Problem details
The entries that follow must be given again exactly, with the pictures excluded.

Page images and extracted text
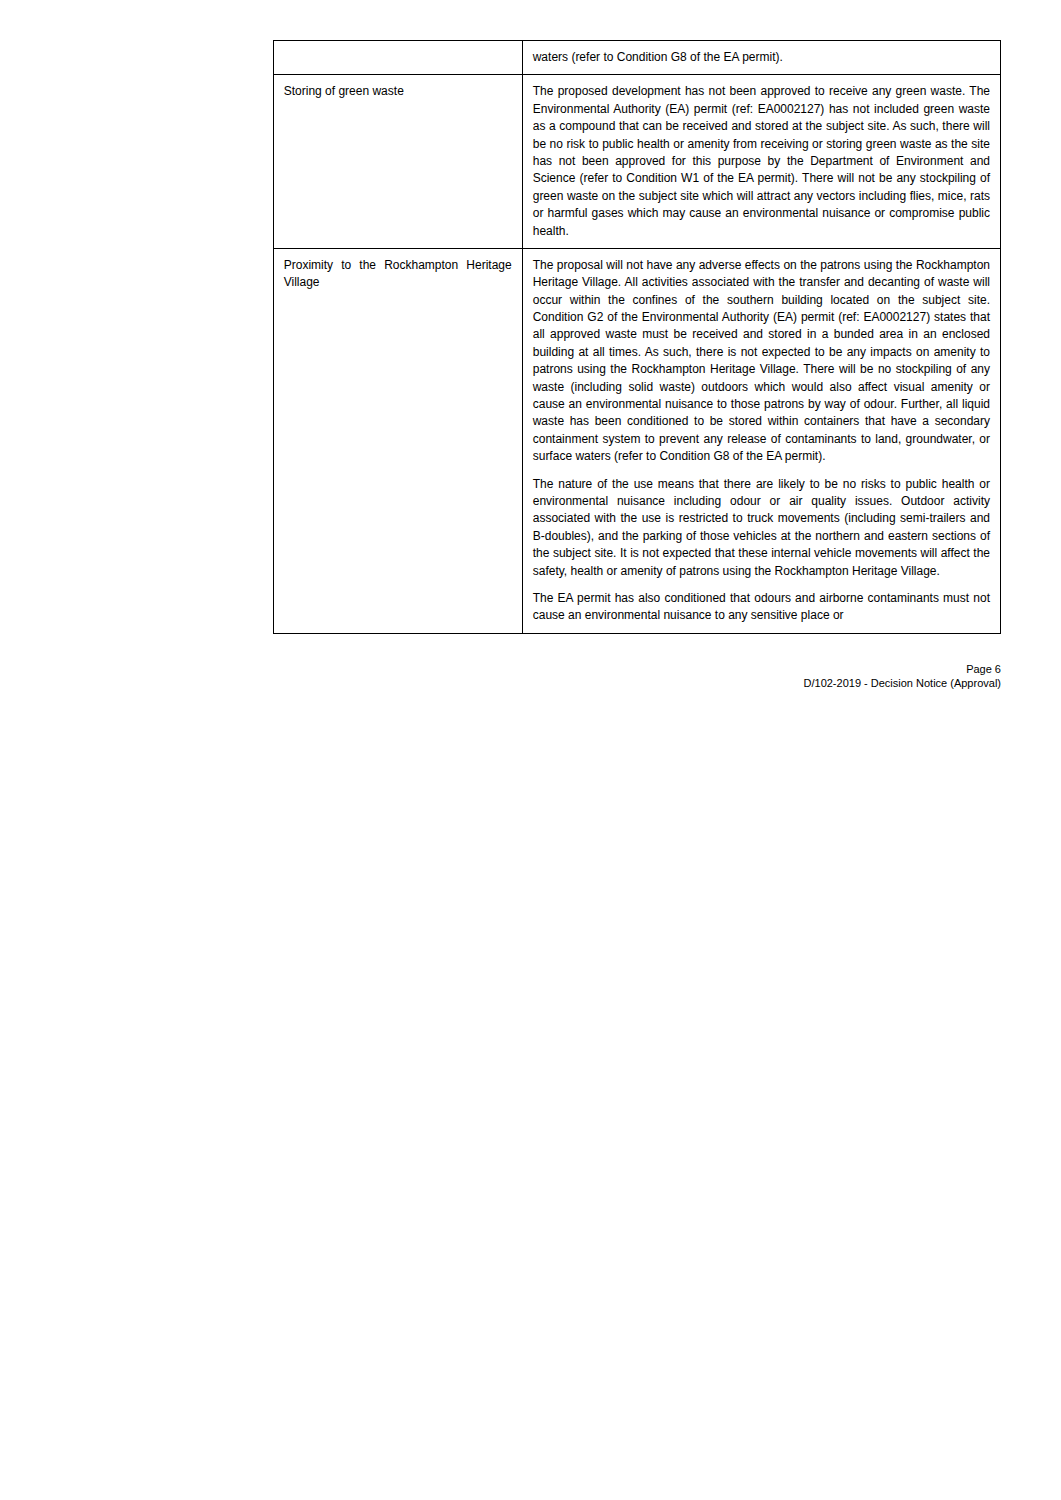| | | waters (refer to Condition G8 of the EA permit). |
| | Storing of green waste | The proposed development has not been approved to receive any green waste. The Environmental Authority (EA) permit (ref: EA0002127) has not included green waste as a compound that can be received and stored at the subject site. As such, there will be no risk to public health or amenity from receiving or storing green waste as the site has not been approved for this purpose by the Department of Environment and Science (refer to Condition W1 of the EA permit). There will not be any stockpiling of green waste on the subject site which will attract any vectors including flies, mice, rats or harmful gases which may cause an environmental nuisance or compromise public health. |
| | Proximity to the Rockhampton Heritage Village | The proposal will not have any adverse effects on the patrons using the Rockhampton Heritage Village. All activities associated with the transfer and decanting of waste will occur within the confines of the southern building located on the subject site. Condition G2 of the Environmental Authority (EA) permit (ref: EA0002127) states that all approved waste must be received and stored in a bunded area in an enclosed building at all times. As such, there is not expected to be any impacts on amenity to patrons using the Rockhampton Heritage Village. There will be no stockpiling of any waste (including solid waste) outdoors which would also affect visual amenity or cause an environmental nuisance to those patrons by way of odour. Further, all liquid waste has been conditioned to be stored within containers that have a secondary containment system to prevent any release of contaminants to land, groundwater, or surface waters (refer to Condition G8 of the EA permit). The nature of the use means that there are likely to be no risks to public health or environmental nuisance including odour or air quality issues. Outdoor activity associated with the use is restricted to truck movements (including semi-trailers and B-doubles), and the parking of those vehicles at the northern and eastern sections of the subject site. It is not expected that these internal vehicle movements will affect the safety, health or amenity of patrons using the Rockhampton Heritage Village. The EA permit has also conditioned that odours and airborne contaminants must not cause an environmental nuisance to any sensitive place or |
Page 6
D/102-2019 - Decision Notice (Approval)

Exercise response
| | | waters (refer to Condition G8 of the EA permit). |
| | Storing of green waste | The proposed development has not been approved to receive any green waste. The Environmental Authority (EA) permit (ref: EA0002127) has not included green waste as a compound that can be received and stored at the subject site. As such, there will be no risk to public health or amenity from receiving or storing green waste as the site has not been approved for this purpose by the Department of Environment and Science (refer to Condition W1 of the EA permit). There will not be any stockpiling of green waste on the subject site which will attract any vectors including flies, mice, rats or harmful gases which may cause an environmental nuisance or compromise public health. |
| | Proximity to the Rockhampton Heritage Village | The proposal will not have any adverse effects on the patrons using the Rockhampton Heritage Village. All activities associated with the transfer and decanting of waste will occur within the confines of the southern building located on the subject site. Condition G2 of the Environmental Authority (EA) permit (ref: EA0002127) states that all approved waste must be received and stored in a bunded area in an enclosed building at all times. As such, there is not expected to be any impacts on amenity to patrons using the Rockhampton Heritage Village. There will be no stockpiling of any waste (including solid waste) outdoors which would also affect visual amenity or cause an environmental nuisance to those patrons by way of odour. Further, all liquid waste has been conditioned to be stored within containers that have a secondary containment system to prevent any release of contaminants to land, groundwater, or surface waters (refer to Condition G8 of the EA permit). The nature of the use means that there are likely to be no risks to public health or environmental nuisance including odour or air quality issues. Outdoor activity associated with the use is restricted to truck movements (including semi-trailers and B-doubles), and the parking of those vehicles at the northern and eastern sections of the subject site. It is not expected that these internal vehicle movements will affect the safety, health or amenity of patrons using the Rockhampton Heritage Village. The EA permit has also conditioned that odours and airborne contaminants must not cause an environmental nuisance to any sensitive place or |
Page 6
D/102-2019 - Decision Notice (Approval)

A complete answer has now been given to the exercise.